In the city of Green Bay, which received a total of $1.6 million in grant funding from the Zuckerberg-funded Center for Tech and Civic Life, a “grant mentor” who has worked for several Democratic Party candidates, was given access to boxes of absentee ballots before the election. Michael Spitzer-Rubenstein, Wisconsin State Lead for the National Vote at Home Institute, in many ways became the de facto city elections chief.
The emails show Green Bay’s highly partisan Democrat Mayor Eric Genrich and his staff usurping city Clerk Kris Teske’s authority and letting the Zuckerberg-funded “grant team” take over–a clear violation of Wisconsin election statutes, say election law experts.
This month, Wisconsin Spotlight reported:
Six Kenosha residents have filed a complaint with the Wisconsin Elections Commission alleging the city allowed Mark Zuckerberg-funded, liberal groups to take over November’s election.
The action is the latest in a growing number of election law complaints against the “famous Wi-5” — Milwaukee, Madison, Green Bay, Kenosha and Racine. But unlike in Green Bay, where the city’s clerk challenged the infiltration of the outside groups and meddling city officials, new emails show election officials in the other four Democratic Party strongholds were glad to go along for the well-funded ride.
The emails, obtained by Wisconsin Spotlight, show just how deeply entrenched the Chicago-based Center for Tech and Civic Life’s network of left-wing “partners” was in the administration of elections in the five cities.

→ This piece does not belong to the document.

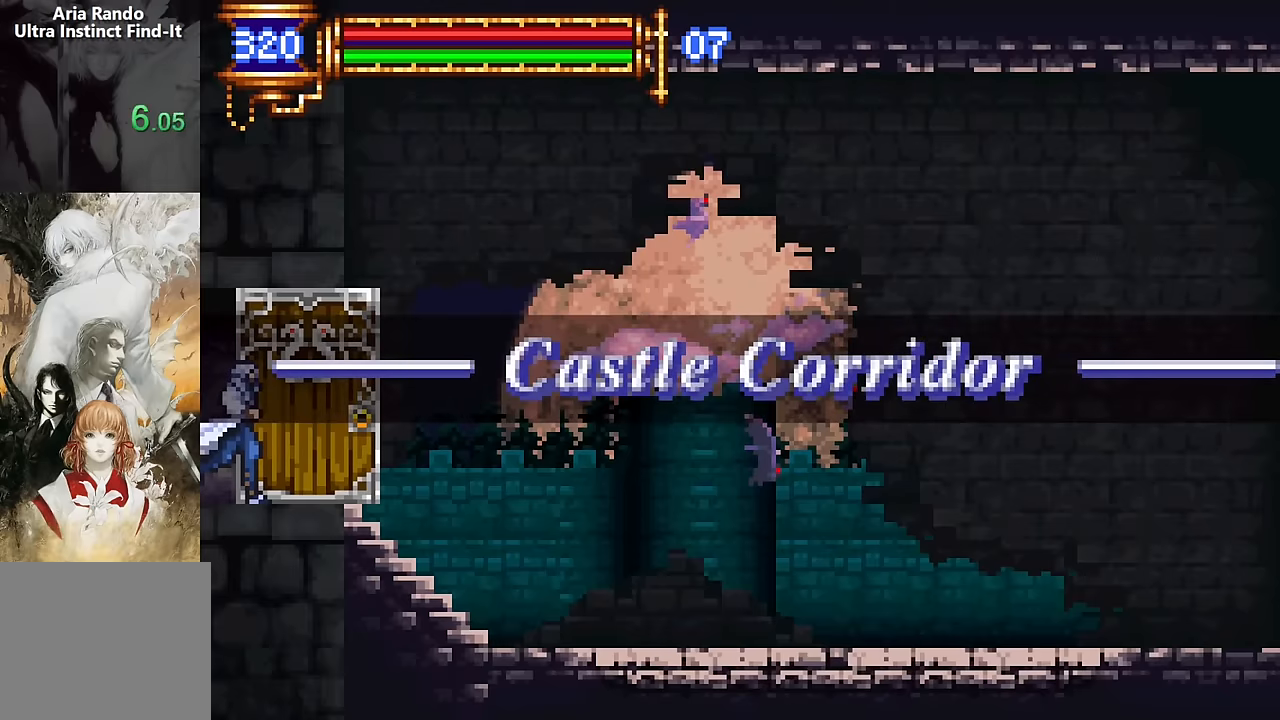
{"buttons": [], "events": []}
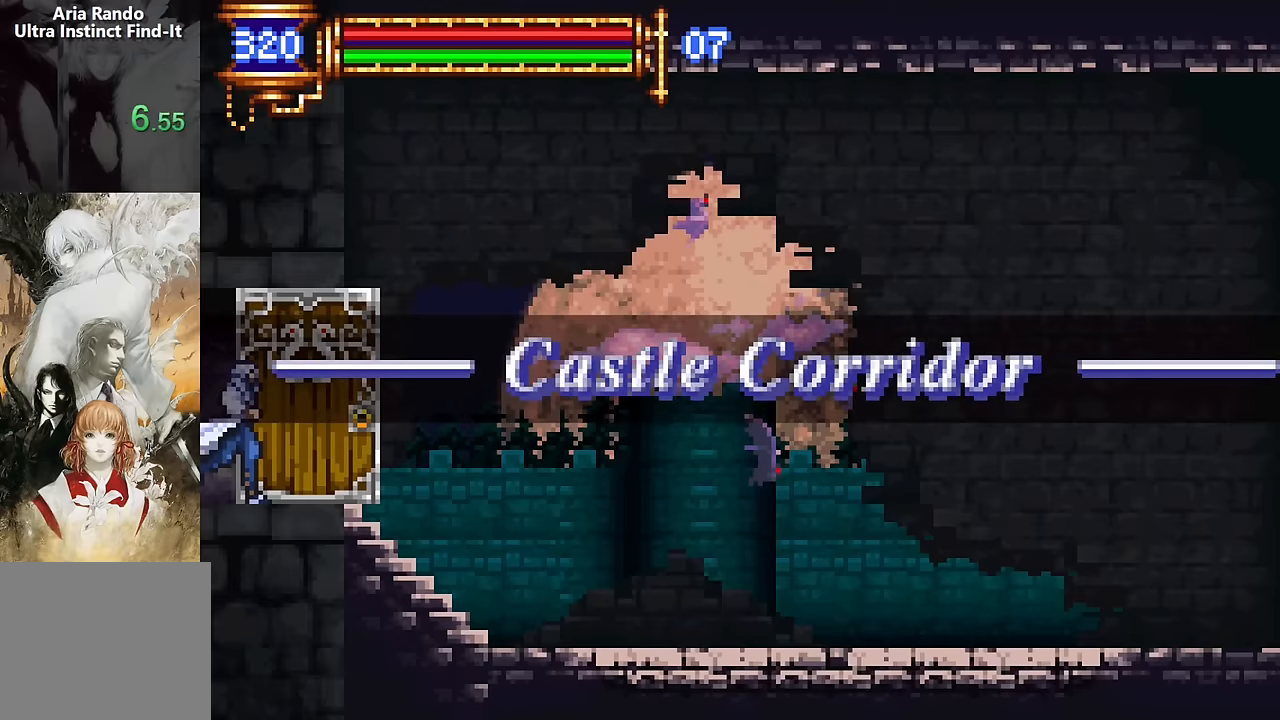
{"buttons": [], "events": []}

And just how partisan the activists are.
The MacIver Institute reported this month on issues of legal authority and propriety surrounding the use of CTCL grant funds in Milwaukee’s administration of the 2020 election:
Newly released emails paint a disturbing picture of how the City of Milwaukee ran the 2020 presidential election and again call into question the legality of liberal-leaning interest groups’ deep infiltration of municipal procedure. . .
It quickly became clear that this money came with strings attached.
According to the agreement the City of Milwaukee signed with CTCL, CTCL set the ground rules for how every penny of the money was to be spent, and Milwaukee was not allowed to “reduce or otherwise modify planned municipal spending on 2020 elections.” In addition, the city was not permitted to “use any part of [the] grant to give a grant to another organization unless CTCL agrees to the specific sub-recipient in advance, in writing.”
Joe Biden’s narrow 2020 certified victories in Wisconsin, Arizona, and Georgia were key to his Electoral College win, as Breitbart News reported:
Biden was declared the winner of the 2020 presidential election when a joint session of Congress convened on January 6-7, 2021, and counted 306 Electoral College votes for Biden and 232 for Trump.
Had Trump won Arizona’s 11 electoral college votes (where Biden’s margin of victory was less than 11,000 votes), Georgia’s 16 electoral college votes (where Biden’s margin of victory was less than 12,000 votes), and Wisconsin’s 10 electoral college votes (where Biden’s margin of victory was less than 21,000 votes), the Electoral College contest would have been a 269 to 269 tie, which would have thrown the election into the House of Representatives, where each state delegation has one vote.
Wisconsin is one of several states, including Arizona, Georgia, New Hampshire, and Pennsylvania, where various forms of audits and investigations into the 2020 election results are ongoing.